Russia will vote in presidential elections next month that Vladimir Putin is certain to win. Consider that statement for a moment. An election implies a contest. So how can the current president, who has already served three terms and wielded power in the Kremlin continuously since 1999, be assured of victory in advance? The answer is that Russia’s is an election in name only. In truth it is a sham and a smokescreen, designed to confer democratic respectability on to a corrupt oligarchy. For Russians accustomed to unaccountable rule from on high, this is nothing new. More surprising is the supine acquiescence, bordering on complicity, of western democracies. Putin will win on 18 March because the system he created, politely known as “managed democracy”, removes all elements of surprise. His most credible challenger, Alexei Navalny (who in any case did not expect to win), has been banned from participation on specious legal grounds. Last month Navalny was arrested while urging an election boycott.
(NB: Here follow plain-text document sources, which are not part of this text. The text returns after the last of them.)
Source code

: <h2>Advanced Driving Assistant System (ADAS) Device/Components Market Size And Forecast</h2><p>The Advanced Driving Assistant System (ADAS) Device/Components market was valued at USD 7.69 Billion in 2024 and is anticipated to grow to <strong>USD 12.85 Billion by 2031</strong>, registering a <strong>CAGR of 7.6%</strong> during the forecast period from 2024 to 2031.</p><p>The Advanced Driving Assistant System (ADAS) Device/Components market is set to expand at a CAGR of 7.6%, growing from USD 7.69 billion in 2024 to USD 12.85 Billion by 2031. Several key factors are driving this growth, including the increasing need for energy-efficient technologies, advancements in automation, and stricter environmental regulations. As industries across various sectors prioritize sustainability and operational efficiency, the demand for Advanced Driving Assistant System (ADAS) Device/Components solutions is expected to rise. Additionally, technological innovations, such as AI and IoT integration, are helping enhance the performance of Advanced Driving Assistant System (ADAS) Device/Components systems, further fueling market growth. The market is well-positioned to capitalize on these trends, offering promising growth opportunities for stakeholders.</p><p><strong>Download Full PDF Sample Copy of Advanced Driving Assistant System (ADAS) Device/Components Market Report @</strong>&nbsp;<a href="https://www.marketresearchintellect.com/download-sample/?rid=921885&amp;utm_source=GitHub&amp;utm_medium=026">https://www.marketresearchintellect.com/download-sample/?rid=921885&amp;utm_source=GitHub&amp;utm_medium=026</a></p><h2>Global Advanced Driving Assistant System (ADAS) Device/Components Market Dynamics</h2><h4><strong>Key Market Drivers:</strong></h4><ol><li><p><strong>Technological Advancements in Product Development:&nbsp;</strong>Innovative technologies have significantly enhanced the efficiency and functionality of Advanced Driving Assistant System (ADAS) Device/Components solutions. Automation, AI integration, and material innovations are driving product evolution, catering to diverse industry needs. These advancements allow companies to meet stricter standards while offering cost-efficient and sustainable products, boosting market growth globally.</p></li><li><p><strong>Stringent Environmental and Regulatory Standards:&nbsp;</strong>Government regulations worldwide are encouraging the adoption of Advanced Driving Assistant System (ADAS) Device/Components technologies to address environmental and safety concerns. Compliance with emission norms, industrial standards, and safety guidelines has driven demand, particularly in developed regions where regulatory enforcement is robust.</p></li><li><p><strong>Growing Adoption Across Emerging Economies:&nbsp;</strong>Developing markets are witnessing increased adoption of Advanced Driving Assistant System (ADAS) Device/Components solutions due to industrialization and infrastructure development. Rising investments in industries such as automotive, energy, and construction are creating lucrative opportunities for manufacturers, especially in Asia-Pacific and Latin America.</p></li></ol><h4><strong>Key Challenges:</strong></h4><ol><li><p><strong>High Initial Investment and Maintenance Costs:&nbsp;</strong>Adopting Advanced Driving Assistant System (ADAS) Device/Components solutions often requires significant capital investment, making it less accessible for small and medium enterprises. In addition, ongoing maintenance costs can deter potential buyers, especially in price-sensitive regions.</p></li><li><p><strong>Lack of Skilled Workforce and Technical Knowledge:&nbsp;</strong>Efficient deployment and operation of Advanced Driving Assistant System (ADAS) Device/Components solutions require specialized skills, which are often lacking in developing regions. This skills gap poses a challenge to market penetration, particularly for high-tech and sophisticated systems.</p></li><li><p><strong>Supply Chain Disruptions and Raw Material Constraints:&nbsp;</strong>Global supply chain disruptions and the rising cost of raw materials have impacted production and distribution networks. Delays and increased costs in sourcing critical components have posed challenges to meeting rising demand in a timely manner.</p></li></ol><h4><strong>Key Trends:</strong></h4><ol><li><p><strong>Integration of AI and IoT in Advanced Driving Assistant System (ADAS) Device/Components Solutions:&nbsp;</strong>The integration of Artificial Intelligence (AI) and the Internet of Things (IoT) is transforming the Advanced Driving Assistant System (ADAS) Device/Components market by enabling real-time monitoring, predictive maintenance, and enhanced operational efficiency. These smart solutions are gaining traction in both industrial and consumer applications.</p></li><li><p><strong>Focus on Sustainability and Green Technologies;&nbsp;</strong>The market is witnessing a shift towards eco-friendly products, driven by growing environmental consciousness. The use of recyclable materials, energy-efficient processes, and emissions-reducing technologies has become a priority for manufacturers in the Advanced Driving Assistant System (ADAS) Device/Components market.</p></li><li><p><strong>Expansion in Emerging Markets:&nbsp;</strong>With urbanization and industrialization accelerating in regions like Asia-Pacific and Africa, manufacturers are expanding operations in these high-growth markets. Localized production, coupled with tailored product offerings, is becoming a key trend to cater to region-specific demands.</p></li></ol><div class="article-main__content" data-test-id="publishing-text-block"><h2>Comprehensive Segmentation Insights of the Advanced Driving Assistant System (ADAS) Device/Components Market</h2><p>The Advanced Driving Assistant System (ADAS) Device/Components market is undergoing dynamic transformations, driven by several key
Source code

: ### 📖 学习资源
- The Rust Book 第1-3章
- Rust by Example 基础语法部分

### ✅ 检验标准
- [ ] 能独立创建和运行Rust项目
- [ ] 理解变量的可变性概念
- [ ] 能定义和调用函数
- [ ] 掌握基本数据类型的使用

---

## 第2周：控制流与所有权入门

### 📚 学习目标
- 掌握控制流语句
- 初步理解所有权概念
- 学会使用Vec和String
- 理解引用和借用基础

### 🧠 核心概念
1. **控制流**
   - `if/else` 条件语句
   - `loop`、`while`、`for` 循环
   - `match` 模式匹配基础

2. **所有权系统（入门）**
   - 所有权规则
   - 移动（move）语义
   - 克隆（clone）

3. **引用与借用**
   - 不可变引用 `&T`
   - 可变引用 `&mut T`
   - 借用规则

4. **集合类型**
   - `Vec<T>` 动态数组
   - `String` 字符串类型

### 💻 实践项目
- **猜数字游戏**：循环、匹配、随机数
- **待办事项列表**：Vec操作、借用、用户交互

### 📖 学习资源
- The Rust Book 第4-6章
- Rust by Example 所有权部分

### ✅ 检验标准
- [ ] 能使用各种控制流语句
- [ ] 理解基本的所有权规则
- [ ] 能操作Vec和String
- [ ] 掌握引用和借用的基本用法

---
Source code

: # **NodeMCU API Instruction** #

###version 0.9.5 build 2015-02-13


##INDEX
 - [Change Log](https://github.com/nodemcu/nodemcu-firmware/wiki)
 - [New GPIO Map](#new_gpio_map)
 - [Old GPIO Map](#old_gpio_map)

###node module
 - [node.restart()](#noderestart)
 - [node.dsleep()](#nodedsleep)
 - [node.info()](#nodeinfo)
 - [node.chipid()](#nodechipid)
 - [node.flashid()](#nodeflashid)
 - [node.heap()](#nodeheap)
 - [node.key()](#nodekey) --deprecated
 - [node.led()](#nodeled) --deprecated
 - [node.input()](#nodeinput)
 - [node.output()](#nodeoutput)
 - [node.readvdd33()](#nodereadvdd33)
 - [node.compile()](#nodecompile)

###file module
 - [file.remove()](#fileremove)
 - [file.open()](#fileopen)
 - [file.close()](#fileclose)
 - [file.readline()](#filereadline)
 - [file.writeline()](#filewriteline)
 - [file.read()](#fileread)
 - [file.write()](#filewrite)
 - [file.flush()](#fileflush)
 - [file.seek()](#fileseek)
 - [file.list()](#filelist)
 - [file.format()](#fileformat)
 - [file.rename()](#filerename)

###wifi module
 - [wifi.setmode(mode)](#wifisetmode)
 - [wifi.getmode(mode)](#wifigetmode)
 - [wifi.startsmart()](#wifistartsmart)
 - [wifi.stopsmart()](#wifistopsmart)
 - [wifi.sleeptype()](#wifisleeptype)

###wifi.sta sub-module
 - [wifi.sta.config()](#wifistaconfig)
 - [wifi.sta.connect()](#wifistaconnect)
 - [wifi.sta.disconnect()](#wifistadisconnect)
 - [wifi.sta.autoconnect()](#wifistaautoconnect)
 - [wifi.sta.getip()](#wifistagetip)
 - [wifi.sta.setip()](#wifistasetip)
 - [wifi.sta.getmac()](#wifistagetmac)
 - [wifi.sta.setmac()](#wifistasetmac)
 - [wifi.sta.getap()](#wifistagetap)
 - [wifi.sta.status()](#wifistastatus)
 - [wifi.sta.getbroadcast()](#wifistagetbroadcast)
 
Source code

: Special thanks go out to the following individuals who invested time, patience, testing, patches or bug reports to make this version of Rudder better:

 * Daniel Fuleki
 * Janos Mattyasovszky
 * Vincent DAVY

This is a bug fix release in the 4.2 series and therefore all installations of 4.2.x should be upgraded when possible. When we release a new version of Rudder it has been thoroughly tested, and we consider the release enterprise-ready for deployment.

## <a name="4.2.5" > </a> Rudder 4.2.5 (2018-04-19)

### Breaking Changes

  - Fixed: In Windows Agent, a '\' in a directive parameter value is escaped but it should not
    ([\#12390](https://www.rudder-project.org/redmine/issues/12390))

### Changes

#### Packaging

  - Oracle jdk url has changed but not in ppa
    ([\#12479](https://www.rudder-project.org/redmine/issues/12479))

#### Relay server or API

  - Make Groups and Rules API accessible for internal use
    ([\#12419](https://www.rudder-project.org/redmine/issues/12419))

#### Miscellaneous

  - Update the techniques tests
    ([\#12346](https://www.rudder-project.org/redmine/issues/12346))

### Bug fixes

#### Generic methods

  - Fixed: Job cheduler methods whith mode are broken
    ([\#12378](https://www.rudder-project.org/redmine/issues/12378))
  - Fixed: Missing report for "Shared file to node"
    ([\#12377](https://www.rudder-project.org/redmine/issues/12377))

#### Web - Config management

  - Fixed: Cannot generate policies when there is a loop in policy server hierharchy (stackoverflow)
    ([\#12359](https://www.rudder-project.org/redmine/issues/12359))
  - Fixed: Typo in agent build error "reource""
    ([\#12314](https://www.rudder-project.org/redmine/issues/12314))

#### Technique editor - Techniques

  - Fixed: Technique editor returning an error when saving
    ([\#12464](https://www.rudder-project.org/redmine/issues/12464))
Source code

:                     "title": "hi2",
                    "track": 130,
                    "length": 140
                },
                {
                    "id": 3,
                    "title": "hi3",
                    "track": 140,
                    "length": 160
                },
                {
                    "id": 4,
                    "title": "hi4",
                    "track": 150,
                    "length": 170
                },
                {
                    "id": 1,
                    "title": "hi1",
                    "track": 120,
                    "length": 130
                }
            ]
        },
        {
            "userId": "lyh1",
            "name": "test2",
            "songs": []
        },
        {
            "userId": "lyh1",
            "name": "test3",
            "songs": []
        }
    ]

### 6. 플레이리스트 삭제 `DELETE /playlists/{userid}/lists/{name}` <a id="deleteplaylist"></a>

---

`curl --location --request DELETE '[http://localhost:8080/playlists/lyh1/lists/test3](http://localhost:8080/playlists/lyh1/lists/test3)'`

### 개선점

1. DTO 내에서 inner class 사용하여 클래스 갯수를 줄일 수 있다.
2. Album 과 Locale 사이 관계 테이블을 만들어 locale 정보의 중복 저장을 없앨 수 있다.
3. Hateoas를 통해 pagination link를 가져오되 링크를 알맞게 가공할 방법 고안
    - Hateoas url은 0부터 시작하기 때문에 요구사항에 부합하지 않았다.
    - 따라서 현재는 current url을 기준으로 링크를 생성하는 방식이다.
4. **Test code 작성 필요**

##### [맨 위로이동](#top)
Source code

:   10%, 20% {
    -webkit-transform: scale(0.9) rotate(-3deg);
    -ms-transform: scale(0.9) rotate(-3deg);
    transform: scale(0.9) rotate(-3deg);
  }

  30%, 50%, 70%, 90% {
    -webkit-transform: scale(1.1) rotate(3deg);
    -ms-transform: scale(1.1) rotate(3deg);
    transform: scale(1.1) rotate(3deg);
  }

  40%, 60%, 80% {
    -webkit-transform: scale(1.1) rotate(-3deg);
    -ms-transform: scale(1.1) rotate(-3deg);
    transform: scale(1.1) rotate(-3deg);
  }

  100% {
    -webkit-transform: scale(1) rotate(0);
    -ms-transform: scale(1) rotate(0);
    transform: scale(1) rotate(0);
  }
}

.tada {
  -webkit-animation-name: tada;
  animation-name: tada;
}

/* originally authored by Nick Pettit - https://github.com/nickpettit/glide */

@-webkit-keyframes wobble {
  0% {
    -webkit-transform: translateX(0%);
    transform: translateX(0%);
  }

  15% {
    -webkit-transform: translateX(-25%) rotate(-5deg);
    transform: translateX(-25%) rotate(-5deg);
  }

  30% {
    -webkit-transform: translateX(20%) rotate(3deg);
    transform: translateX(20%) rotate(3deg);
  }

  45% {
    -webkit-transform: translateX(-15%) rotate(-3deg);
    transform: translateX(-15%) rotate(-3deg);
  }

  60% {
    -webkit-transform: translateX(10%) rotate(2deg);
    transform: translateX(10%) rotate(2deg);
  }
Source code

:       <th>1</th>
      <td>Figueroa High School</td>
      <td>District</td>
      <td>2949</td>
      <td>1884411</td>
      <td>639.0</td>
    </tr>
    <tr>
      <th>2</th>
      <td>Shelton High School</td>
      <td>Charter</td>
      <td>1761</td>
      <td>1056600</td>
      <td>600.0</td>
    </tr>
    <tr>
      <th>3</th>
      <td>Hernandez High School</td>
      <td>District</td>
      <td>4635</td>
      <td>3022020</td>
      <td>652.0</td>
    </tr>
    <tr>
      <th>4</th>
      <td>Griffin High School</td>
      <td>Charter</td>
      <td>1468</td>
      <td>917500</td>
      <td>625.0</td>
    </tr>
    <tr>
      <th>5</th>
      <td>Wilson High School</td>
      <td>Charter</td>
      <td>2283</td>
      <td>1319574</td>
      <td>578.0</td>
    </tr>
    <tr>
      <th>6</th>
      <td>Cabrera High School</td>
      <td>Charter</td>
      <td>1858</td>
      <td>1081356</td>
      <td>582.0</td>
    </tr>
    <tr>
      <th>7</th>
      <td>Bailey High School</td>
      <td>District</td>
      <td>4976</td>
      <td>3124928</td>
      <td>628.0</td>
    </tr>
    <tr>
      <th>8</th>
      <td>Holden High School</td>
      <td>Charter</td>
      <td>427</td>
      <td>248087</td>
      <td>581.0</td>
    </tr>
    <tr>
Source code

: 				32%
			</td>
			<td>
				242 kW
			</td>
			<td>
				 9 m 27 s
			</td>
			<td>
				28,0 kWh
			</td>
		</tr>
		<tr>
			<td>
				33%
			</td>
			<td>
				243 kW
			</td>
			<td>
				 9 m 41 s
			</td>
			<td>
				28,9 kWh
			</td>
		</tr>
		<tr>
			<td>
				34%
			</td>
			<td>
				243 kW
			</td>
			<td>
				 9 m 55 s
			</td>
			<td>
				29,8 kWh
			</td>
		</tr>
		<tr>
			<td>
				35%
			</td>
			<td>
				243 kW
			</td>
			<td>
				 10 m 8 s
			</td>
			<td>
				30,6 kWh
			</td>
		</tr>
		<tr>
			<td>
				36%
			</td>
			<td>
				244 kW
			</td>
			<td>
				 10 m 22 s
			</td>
Putin’s control of Russia’s television outlets and other media means political opponents are virtually invisible, unless they are in court on a charge. By contrast, his own public appearances receive fawning blanket coverage.
There are no presidential debates, no unsanctioned opinion polls. Rival candidates do exist, but they resemble sparring partners whose task is to legitimise the process while helping the champ show off his best punches. They include Vladimir Zhirinovsky, a sort of ultra-nationalist Screaming Lord Sutch, and Pavel Grudinin, the Communist party’s candidate, who runs a privatised company called Lenin State Farm.